卒研で抽出平衡のイロハを学んだ後,大学院で頂いた課題は鉄(V)のβ-ジケトンによる抽出速度と経路の解明であった.抽出剤や錯体が有機相にストックされることを利用して,単一水溶液では実験不可能な難水溶性錯体の水相中での生成速度を測定する手法はArizona大学のFreiser教授らによって既に確立されており,当初は楽勝で修士研究が終了すると思っていた.しかしいざ実際に測定するとどうも様子がおかしい.同じ反応でも条件によって反応次数や速度がバラついてしまうのである.これはFreiserらが用いた工業用抽出剤と異なり,低分子量の抽出剤では抽出可能錯体の分配定数が小さく,生成した錯体の一部が水相内に残ってしまうためであった.原因を解明し補正式を提案するまでに3年かかったが,研究の面白さと難しさを学ぶことができた.

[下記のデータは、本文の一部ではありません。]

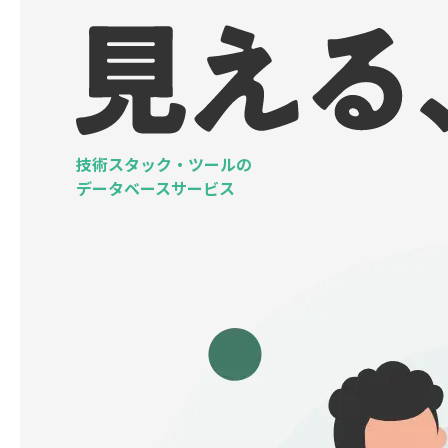
技術スタック・ツールの
データベースサービス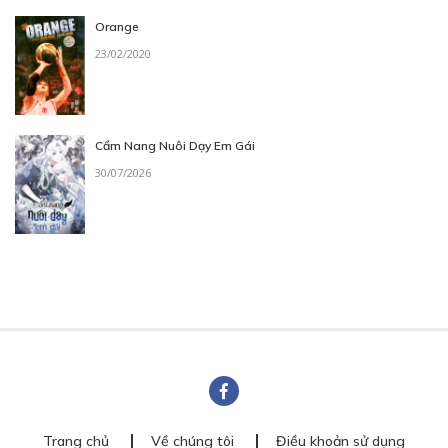
Orange
23/02/2020
Cẩm Nang Nuôi Dạy Em Gái
30/07/2026
Trang chủ
Về chúng tôi
Điều khoản sử dụng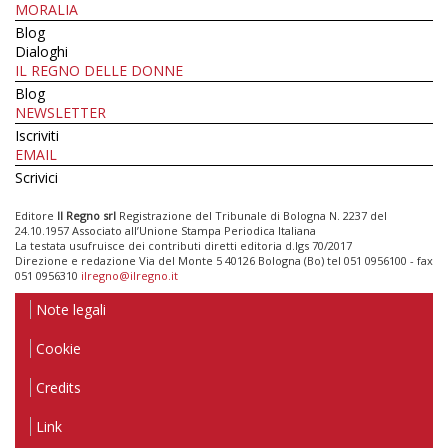
MORALIA
Blog
Dialoghi
IL REGNO DELLE DONNE
Blog
NEWSLETTER
Iscriviti
EMAIL
Scrivici
Editore
Il Regno srl
Registrazione del Tribunale di Bologna N. 2237 del
24.10.1957 Associato all’Unione Stampa Periodica Italiana
La testata usufruisce dei contributi diretti editoria d.lgs 70/2017
Direzione e redazione Via del Monte 5 40126 Bologna (Bo) tel 051 0956100 - fax
051 0956310
ilregno@ilregno.it
Note legali
Cookie
Credits
Link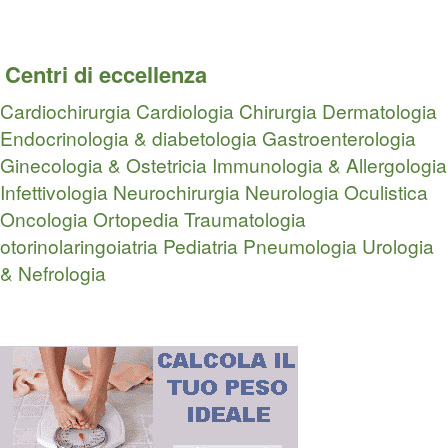
Centri di eccellenza
Cardiochirurgia
Cardiologia
Chirurgia
Dermatologia
Endocrinologia & diabetologia
Gastroenterologia
Ginecologia & Ostetricia
Immunologia & Allergologia
Infettivologia
Neurochirurgia
Neurologia
Oculistica
Oncologia
Ortopedia Traumatologia
otorinolaringoiatria
Pediatria
Pneumologia
Urologia
& Nefrologia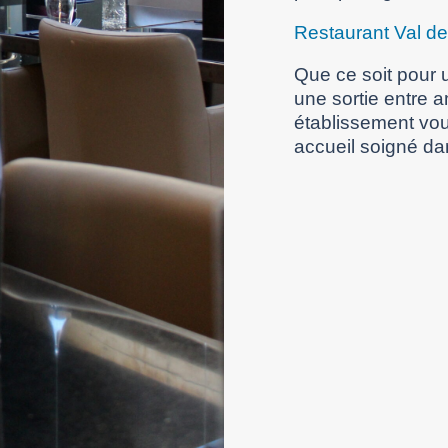
Restaurant Val d
Que ce soit pour u
une sortie entre 
établissement vou
accueil soigné da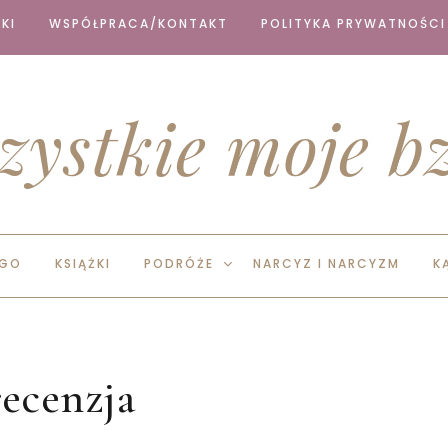
KI
WSPÓŁPRACA/KONTAKT
POLITYKA PRYWATNOŚCI
zystkie moje bz
EGO
KSIĄŻKI
PODRÓŻE
NARCYZ I NARCYZM
K
recenzja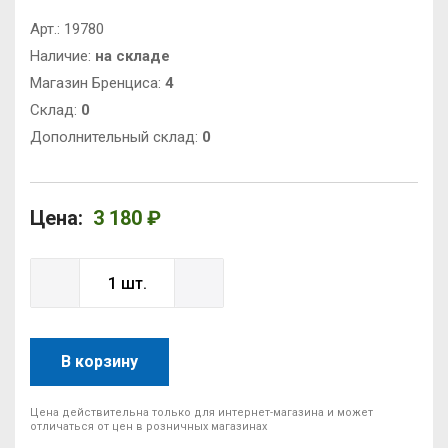
Арт.:
19780
Наличие:
на складе
Магазин Бренциса:
4
Cклад:
0
Дополнительный склад:
0
Цена:
3 180 ₽
В корзину
Цена действительна только для интернет-магазина и может
отличаться от цен в розничных магазинах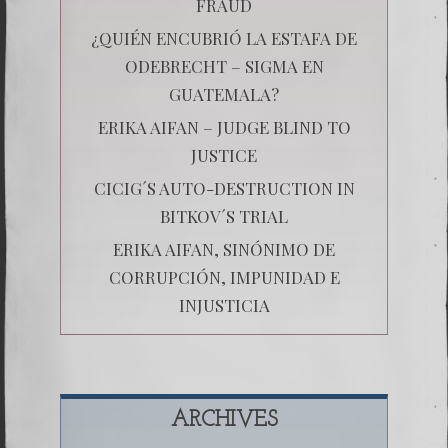
FRAUD
¿QUIÉN ENCUBRIÓ LA ESTAFA DE
ODEBRECHT – SIGMA EN
GUATEMALA?
ERIKA AIFAN – JUDGE BLIND TO
JUSTICE
CICIG´S AUTO-DESTRUCTION IN
BITKOV´S TRIAL
ERIKA AIFAN, SINÓNIMO DE
CORRUPCIÓN, IMPUNIDAD E
INJUSTICIA
ARCHIVES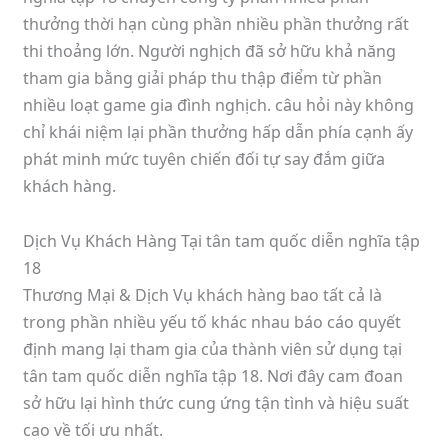
thưởng thời hạn cùng phần nhiều phần thưởng rất
thi thoảng lớn. Người nghịch đã sở hữu khả năng
tham gia bằng giải pháp thu thập điểm từ phần
nhiều loạt game gia đình nghịch. câu hỏi này không
chỉ khái niệm lại phần thưởng hấp dẫn phía cạnh ấy
phát minh mức tuyên chiến đối tự say đắm giữa
khách hàng.
Dịch Vụ Khách Hàng Tại tân tam quốc diễn nghĩa tập
18
Thương Mại & Dịch Vụ khách hàng bao tất cả là
trong phần nhiều yếu tố khác nhau báo cáo quyết
định mang lại tham gia của thành viên sử dụng tại
tân tam quốc diễn nghĩa tập 18. Nơi đây cam đoan
sở hữu lại hình thức cung ứng tận tình và hiệu suất
cao về tối ưu nhất.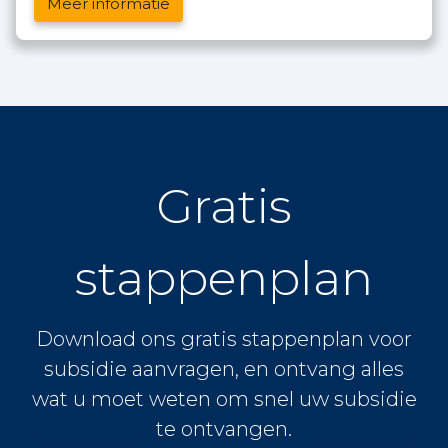
Meer informatie
Gratis
stappenplan
Download ons gratis stappenplan voor
subsidie aanvragen, en ontvang alles
wat u moet weten om snel uw subsidie
te ontvangen.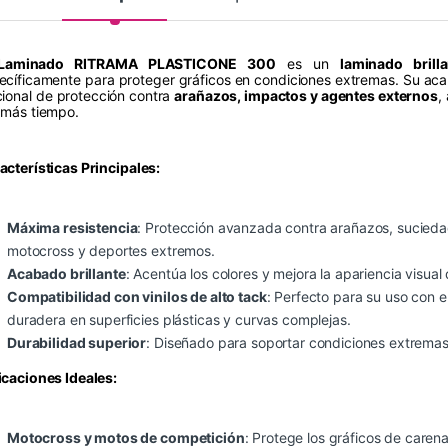
Laminado RITRAMA PLASTICONE 300
es un
laminado brill
ecíficamente para proteger gráficos en condiciones extremas. Su acab
cional de protección contra
arañazos, impactos y agentes externos
,
 más tiempo.
acterísticas Principales:
Máxima resistencia
: Protección avanzada contra arañazos, sucieda
motocross y deportes extremos.
Acabado brillante
: Acentúa los colores y mejora la apariencia visual 
Compatibilidad con vinilos de alto tack
: Perfecto para su uso con e
duradera en superficies plásticas y curvas complejas.
Durabilidad superior
: Diseñado para soportar condiciones extremas 
icaciones Ideales:
Motocross y motos de competición
: Protege los gráficos de carena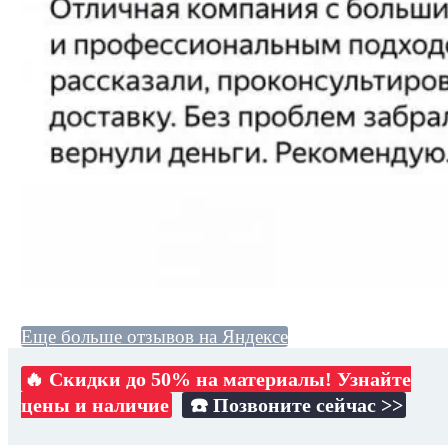
Еще больше отзывов на Яндексе
🔥 Скидки до 50% на материалы! Узнайте
цены и наличие
☎️ Позвоните сейчас >>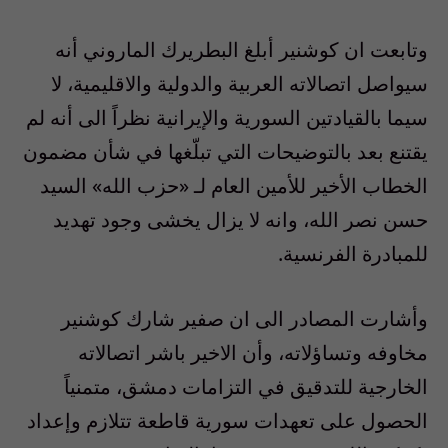
وتابعت ان كوشنير أبلغ البطريرك الماروني أنه
سيواصل اتصالاته العربية والدولية والاقليمية، لا
سيما بالقيادتين السورية والإيرانية نظراً الى أنه لم
يقتنع بعد بالتوضيحات التي تبلّغها في شأن مضمون
الخطاب الأخير للأمين العام لـ «حزب الله» السيد
حسن نصر الله، وانه لا يزال يخشى وجود تهديد
للمبادرة الفرنسية.
وأشارت المصادر الى ان صفير شارك كوشنير
مخاوفه وتساؤلاته، وأن الاخير باشر اتصالاته
الخارجية للتدقيق في التزامات دمشق، متمنياً
الحصول على تعهدات سورية قاطعة تتلازم وإعداد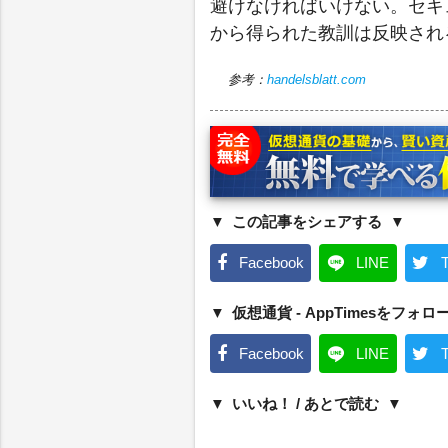
避けなければいけない。セキ
から得られた教訓は反映され
参考：
handelsblatt.com
この記事をシェアする
Facebook
LINE
T
仮想通貨 - AppTimesをフォロ
Facebook
LINE
T
いいね！ / あとで読む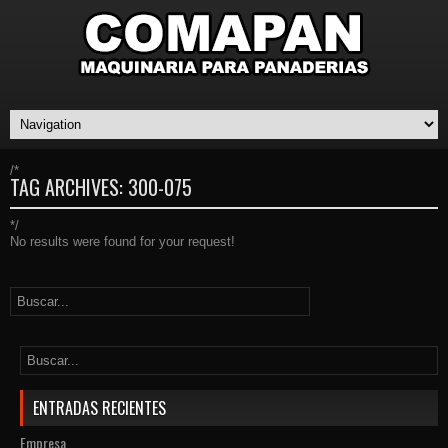
/*
TAG ARCHIVES:
300-075
*/
No results were found for your request!
ENTRADAS RECIENTES
Empresa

当時は長谷川助教授(現教授)の独立,研究室の移転,そしてパソコンの導入など研究環境が大きく変化し,先生ご自身も従来の抽出平衡から抽出速度や有機溶液中での錯形成や酸化還元反応へと研究内容を移行され始めていた時期であった.実験室では鉄(V)やクロム(V)の溶媒和型有機溶媒への抽出機構,β-ジケトンのケト-エノールの分配速度の差から起こる鉄(V)や銅(U)の抽出極大現象,そしてコバルトやマンガン錯体の有機溶媒中での酸化還元反応など,その後の関根研の中心課題となる研究が精力的に行われ,芽吹き始めていた.先生は20人の室員のデータにくまなく目を通し,学部と大学院の授業と毎週の試験の採点と,毎朝8時から12時間営業であった.そんなお忙しい中でも筆者が設備の関係で徹夜実験(事故防止のため先生の方針で本来は禁止だった)をした翌朝には大学の開門と同時に駆け込んでこられる.「無事に終了ですか?」いつもよりもさらに速い足音には,弟子の無事故を願うボスの愛情と実験結果を早く知りたいという学問への情熱が溢れていた.

いよいよ就職という時に餞として頂いたのが「毎日3時間は勉強しなさい」と「自分の発見を世界の財産にするために,苦しくても英語の論文にまとめなさい」であった.1985年に筆者は国立公害研(現国立環境研)に就職したが,生活排水調査の担当ではなかなか恩返しの機会もなく,それどころか汚染物質の分離法をご指導頂くために客員研究員(1987-1990)をお願いする次第となった.この間,筆者のフィールドである霞ヶ浦や手賀沼,団地の排水桝の調査などにご案内した.溶液化学の研究とは勝手の異なる現場の汚い水を,歓声を上げて覗き込まれていた好奇心あふれるお姿が忘れられない.そして霞ヶ浦での銅と有機物との相互作用とアオコ発生要因に関する論文が先生との最後の共著となった.

1999年春に,「新しい職場は応用化学科ですから環境問題にも力を入れないと…」とのお話を伺って,漸く不肖の弟子にもチャンス到来と喜んだのも束の間,恩返しの機会は永遠に巡ってはこなかった.今は,先生の真摯な生き方を模範として,よい研究をすることが唯一の恩返しと考えている.